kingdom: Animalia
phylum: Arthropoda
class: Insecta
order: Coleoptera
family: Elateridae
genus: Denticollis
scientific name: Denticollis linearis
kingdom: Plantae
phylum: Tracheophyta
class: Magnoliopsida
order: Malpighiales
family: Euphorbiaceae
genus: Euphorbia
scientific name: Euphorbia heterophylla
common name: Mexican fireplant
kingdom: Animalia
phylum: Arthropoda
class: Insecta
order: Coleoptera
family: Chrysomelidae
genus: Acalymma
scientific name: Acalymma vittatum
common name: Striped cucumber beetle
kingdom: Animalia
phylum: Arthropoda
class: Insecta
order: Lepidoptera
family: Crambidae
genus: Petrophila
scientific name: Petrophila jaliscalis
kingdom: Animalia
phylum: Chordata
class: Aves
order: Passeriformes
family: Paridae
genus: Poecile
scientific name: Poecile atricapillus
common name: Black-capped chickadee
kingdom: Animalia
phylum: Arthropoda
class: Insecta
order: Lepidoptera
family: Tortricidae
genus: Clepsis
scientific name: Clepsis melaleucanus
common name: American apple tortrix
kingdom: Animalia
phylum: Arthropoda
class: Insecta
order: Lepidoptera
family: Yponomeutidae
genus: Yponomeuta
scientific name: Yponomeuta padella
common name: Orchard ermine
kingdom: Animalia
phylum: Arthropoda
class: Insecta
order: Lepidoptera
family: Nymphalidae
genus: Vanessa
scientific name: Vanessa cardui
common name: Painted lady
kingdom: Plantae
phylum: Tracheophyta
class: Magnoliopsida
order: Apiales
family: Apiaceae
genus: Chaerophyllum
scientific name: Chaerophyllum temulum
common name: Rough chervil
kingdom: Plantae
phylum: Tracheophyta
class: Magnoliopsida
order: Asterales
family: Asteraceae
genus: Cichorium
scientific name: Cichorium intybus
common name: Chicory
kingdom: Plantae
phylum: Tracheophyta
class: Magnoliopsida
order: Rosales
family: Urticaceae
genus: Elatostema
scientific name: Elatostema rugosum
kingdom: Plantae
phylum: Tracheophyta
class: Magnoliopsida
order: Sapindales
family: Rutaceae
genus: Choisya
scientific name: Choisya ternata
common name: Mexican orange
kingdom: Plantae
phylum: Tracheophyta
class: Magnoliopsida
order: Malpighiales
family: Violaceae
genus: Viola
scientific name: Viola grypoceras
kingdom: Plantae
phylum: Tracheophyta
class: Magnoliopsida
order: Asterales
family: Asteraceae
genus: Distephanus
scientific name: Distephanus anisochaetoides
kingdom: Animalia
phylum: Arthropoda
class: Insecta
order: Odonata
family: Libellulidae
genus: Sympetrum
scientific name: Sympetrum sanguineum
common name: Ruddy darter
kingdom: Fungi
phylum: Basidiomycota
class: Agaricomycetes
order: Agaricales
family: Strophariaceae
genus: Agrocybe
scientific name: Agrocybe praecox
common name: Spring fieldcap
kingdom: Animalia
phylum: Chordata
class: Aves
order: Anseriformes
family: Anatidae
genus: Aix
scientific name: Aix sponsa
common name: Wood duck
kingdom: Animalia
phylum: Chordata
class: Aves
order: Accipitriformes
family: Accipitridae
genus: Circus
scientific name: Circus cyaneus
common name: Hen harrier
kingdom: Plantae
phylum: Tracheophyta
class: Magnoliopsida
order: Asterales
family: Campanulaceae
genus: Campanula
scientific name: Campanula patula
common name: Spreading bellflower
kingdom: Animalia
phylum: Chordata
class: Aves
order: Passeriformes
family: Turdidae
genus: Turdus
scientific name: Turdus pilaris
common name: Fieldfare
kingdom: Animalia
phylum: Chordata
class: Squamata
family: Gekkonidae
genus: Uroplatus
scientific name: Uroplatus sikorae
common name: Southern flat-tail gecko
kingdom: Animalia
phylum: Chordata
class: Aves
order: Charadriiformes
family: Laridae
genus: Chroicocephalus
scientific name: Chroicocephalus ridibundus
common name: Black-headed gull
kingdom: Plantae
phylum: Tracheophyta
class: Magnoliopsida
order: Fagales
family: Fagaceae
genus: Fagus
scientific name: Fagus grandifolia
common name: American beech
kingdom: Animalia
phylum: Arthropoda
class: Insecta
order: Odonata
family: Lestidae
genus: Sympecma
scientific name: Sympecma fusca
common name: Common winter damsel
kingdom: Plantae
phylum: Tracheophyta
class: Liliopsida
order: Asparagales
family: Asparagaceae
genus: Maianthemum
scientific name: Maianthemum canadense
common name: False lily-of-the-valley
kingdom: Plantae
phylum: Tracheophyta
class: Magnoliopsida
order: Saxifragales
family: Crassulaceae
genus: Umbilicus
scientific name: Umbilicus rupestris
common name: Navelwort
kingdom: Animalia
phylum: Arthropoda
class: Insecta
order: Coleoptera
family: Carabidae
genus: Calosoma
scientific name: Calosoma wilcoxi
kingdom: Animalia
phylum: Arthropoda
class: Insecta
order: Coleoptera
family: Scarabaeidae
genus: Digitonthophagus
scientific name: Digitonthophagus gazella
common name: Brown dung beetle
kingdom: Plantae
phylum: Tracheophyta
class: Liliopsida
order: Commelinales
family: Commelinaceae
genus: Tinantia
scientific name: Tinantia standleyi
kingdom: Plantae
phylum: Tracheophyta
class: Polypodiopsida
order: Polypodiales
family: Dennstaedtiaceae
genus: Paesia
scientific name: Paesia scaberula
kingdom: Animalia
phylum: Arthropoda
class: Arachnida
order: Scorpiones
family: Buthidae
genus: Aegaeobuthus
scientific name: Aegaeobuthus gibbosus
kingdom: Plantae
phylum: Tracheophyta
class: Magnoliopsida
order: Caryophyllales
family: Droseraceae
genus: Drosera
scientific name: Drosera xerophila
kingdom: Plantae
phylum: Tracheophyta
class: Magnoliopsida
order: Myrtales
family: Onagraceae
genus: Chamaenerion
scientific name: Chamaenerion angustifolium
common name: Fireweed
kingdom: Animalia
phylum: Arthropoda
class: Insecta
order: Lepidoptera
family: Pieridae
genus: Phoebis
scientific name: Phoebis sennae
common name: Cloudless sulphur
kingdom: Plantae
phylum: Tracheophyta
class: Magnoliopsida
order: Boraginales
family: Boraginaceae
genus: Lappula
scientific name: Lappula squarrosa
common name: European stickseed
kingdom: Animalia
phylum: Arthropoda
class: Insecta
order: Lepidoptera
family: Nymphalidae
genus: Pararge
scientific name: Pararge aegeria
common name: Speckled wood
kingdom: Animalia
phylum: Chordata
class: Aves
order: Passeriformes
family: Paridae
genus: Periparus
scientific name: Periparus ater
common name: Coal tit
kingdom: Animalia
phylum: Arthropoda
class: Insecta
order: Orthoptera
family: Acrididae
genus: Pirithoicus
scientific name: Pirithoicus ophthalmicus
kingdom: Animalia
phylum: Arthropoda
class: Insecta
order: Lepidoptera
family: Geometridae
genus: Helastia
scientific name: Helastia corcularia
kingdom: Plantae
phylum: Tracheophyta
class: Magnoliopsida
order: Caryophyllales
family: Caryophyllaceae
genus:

______

### [Short task]
Reproduce all of the rows above, changing every "common name" to "vernacular name" and leaving everything else the same.

### [Finished exercise]
kingdom: Animalia
phylum: Arthropoda
class: Insecta
order: Coleoptera
family: Elateridae
genus: Denticollis
scientific name: Denticollis linearis
kingdom: Plantae
phylum: Tracheophyta
class: Magnoliopsida
order: Malpighiales
family: Euphorbiaceae
genus: Euphorbia
scientific name: Euphorbia heterophylla
vernacular name: Mexican fireplant
kingdom: Animalia
phylum: Arthropoda
class: Insecta
order: Coleoptera
family: Chrysomelidae
genus: Acalymma
scientific name: Acalymma vittatum
vernacular name: Striped cucumber beetle
kingdom: Animalia
phylum: Arthropoda
class: Insecta
order: Lepidoptera
family: Crambidae
genus: Petrophila
scientific name: Petrophila jaliscalis
kingdom: Animalia
phylum: Chordata
class: Aves
order: Passeriformes
family: Paridae
genus: Poecile
scientific name: Poecile atricapillus
vernacular name: Black-capped chickadee
kingdom: Animalia
phylum: Arthropoda
class: Insecta
order: Lepidoptera
family: Tortricidae
genus: Clepsis
scientific name: Clepsis melaleucanus
vernacular name: American apple tortrix
kingdom: Animalia
phylum: Arthropoda
class: Insecta
order: Lepidoptera
family: Yponomeutidae
genus: Yponomeuta
scientific name: Yponomeuta padella
vernacular name: Orchard ermine
kingdom: Animalia
phylum: Arthropoda
class: Insecta
order: Lepidoptera
family: Nymphalidae
genus: Vanessa
scientific name: Vanessa cardui
vernacular name: Painted lady
kingdom: Plantae
phylum: Tracheophyta
class: Magnoliopsida
order: Apiales
family: Apiaceae
genus: Chaerophyllum
scientific name: Chaerophyllum temulum
vernacular name: Rough chervil
kingdom: Plantae
phylum: Tracheophyta
class: Magnoliopsida
order: Asterales
family: Asteraceae
genus: Cichorium
scientific name: Cichorium intybus
vernacular name: Chicory
kingdom: Plantae
phylum: Tracheophyta
class: Magnoliopsida
order: Rosales
family: Urticaceae
genus: Elatostema
scientific name: Elatostema rugosum
kingdom: Plantae
phylum: Tracheophyta
class: Magnoliopsida
order: Sapindales
family: Rutaceae
genus: Choisya
scientific name: Choisya ternata
vernacular name: Mexican orange
kingdom: Plantae
phylum: Tracheophyta
class: Magnoliopsida
order: Malpighiales
family: Violaceae
genus: Viola
scientific name: Viola grypoceras
kingdom: Plantae
phylum: Tracheophyta
class: Magnoliopsida
order: Asterales
family: Asteraceae
genus: Distephanus
scientific name: Distephanus anisochaetoides
kingdom: Animalia
phylum: Arthropoda
class: Insecta
order: Odonata
family: Libellulidae
genus: Sympetrum
scientific name: Sympetrum sanguineum
vernacular name: Ruddy darter
kingdom: Fungi
phylum: Basidiomycota
class: Agaricomycetes
order: Agaricales
family: Strophariaceae
genus: Agrocybe
scientific name: Agrocybe praecox
vernacular name: Spring fieldcap
kingdom: Animalia
phylum: Chordata
class: Aves
order: Anseriformes
family: Anatidae
genus: Aix
scientific name: Aix sponsa
vernacular name: Wood duck
kingdom: Animalia
phylum: Chordata
class: Aves
order: Accipitriformes
family: Accipitridae
genus: Circus
scientific name: Circus cyaneus
vernacular name: Hen harrier
kingdom: Plantae
phylum: Tracheophyta
class: Magnoliopsida
order: Asterales
family: Campanulaceae
genus: Campanula
scientific name: Campanula patula
vernacular name: Spreading bellflower
kingdom: Animalia
phylum: Chordata
class: Aves
order: Passeriformes
family: Turdidae
genus: Turdus
scientific name: Turdus pilaris
vernacular name: Fieldfare
kingdom: Animalia
phylum: Chordata
class: Squamata
family: Gekkonidae
genus: Uroplatus
scientific name: Uroplatus sikorae
vernacular name: Southern flat-tail gecko
kingdom: Animalia
phylum: Chordata
class: Aves
order: Charadriiformes
family: Laridae
genus: Chroicocephalus
scientific name: Chroicocephalus ridibundus
vernacular name: Black-headed gull
kingdom: Plantae
phylum: Tracheophyta
class: Magnoliopsida
order: Fagales
family: Fagaceae
genus: Fagus
scientific name: Fagus grandifolia
vernacular name: American beech
kingdom: Animalia
phylum: Arthropoda
class: Insecta
order: Odonata
family: Lestidae
genus: Sympecma
scientific name: Sympecma fusca
vernacular name: Common winter damsel
kingdom: Plantae
phylum: Tracheophyta
class: Liliopsida
order: Asparagales
family: Asparagaceae
genus: Maianthemum
scientific name: Maianthemum canadense
vernacular name: False lily-of-the-valley
kingdom: Plantae
phylum: Tracheophyta
class: Magnoliopsida
order: Saxifragales
family: Crassulaceae
genus: Umbilicus
scientific name: Umbilicus rupestris
vernacular name: Navelwort
kingdom: Animalia
phylum: Arthropoda
class: Insecta
order: Coleoptera
family: Carabidae
genus: Calosoma
scientific name: Calosoma wilcoxi
kingdom: Animalia
phylum: Arthropoda
class: Insecta
order: Coleoptera
family: Scarabaeidae
genus: Digitonthophagus
scientific name: Digitonthophagus gazella
vernacular name: Brown dung beetle
kingdom: Plantae
phylum: Tracheophyta
class: Liliopsida
order: Commelinales
family: Commelinaceae
genus: Tinantia
scientific name: Tinantia standleyi
kingdom: Plantae
phylum: Tracheophyta
class: Polypodiopsida
order: Polypodiales
family: Dennstaedtiaceae
genus: Paesia
scientific name: Paesia scaberula
kingdom: Animalia
phylum: Arthropoda
class: Arachnida
order: Scorpiones
family: Buthidae
genus: Aegaeobuthus
scientific name: Aegaeobuthus gibbosus
kingdom: Plantae
phylum: Tracheophyta
class: Magnoliopsida
order: Caryophyllales
family: Droseraceae
genus: Drosera
scientific name: Drosera xerophila
kingdom: Plantae
phylum: Tracheophyta
class: Magnoliopsida
order: Myrtales
family: Onagraceae
genus: Chamaenerion
scientific name: Chamaenerion angustifolium
vernacular name: Fireweed
kingdom: Animalia
phylum: Arthropoda
class: Insecta
order: Lepidoptera
family: Pieridae
genus: Phoebis
scientific name: Phoebis sennae
vernacular name: Cloudless sulphur
kingdom: Plantae
phylum: Tracheophyta
class: Magnoliopsida
order: Boraginales
family: Boraginaceae
genus: Lappula
scientific name: Lappula squarrosa
vernacular name: European stickseed
kingdom: Animalia
phylum: Arthropoda
class: Insecta
order: Lepidoptera
family: Nymphalidae
genus: Pararge
scientific name: Pararge aegeria
vernacular name: Speckled wood
kingdom: Animalia
phylum: Chordata
class: Aves
order: Passeriformes
family: Paridae
genus: Periparus
scientific name: Periparus ater
vernacular name: Coal tit
kingdom: Animalia
phylum: Arthropoda
class: Insecta
order: Orthoptera
family: Acrididae
genus: Pirithoicus
scientific name: Pirithoicus ophthalmicus
kingdom: Animalia
phylum: Arthropoda
class: Insecta
order: Lepidoptera
family: Geometridae
genus: Helastia
scientific name: Helastia corcularia
kingdom: Plantae
phylum: Tracheophyta
class: Magnoliopsida
order: Caryophyllales
family: Caryophyllaceae
genus:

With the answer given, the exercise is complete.